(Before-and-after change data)
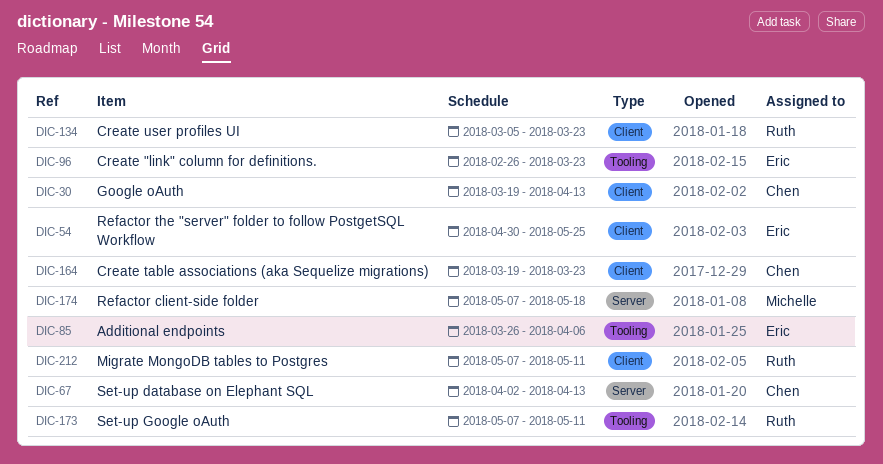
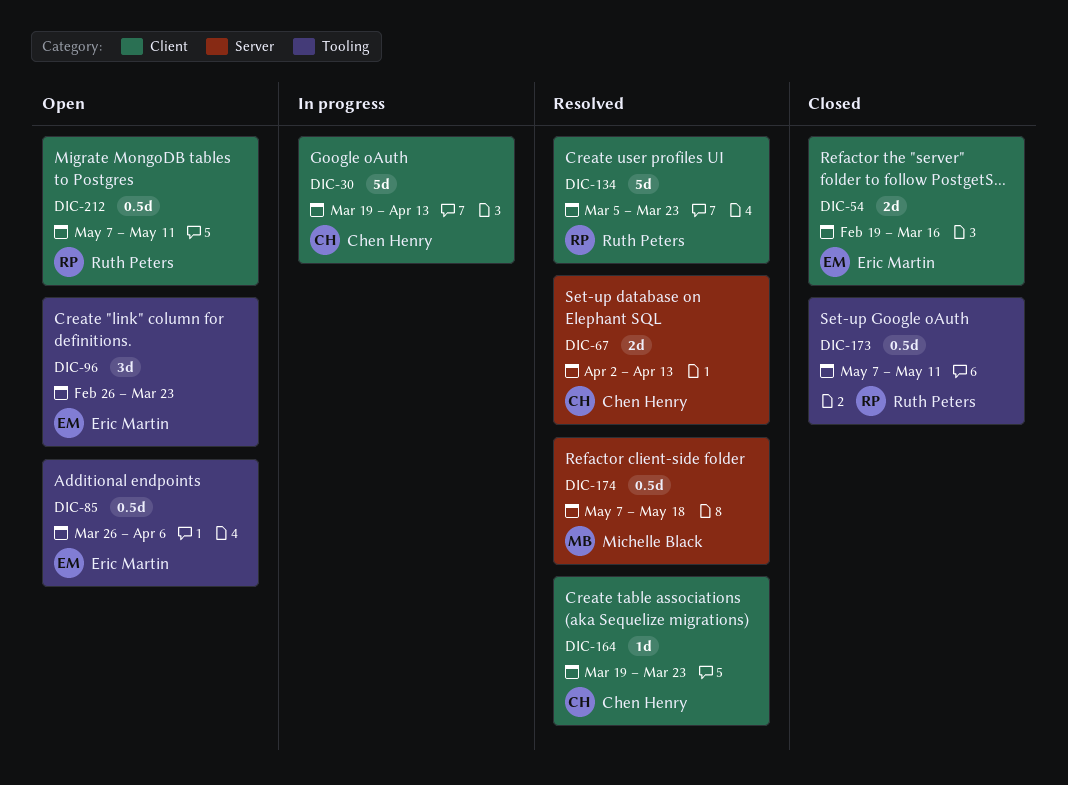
DIC-54, start: Apr 30 -> Feb 19
DIC-54, due: May 25 -> Mar 16

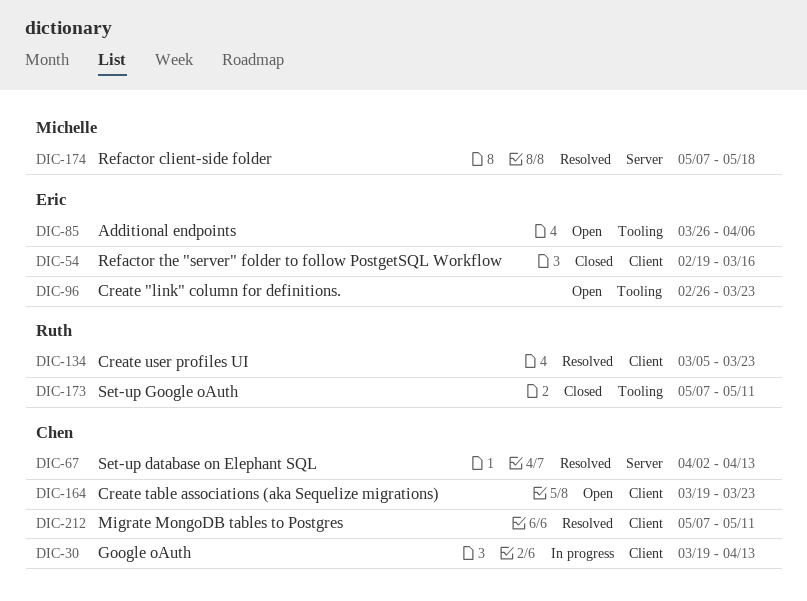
DIC-164, status: Resolved -> Open
DIC-212, status: Open -> Resolved
DIC-212, owner: Ruth Peters -> Chen Henry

● Exercise description
Copy the records exactly. Skip the images.

● Task output
DIC-54, start: Apr 30 -> Feb 19
DIC-54, due: May 25 -> Mar 16

DIC-164, status: Resolved -> Open
DIC-212, status: Open -> Resolved
DIC-212, owner: Ruth Peters -> Chen Henry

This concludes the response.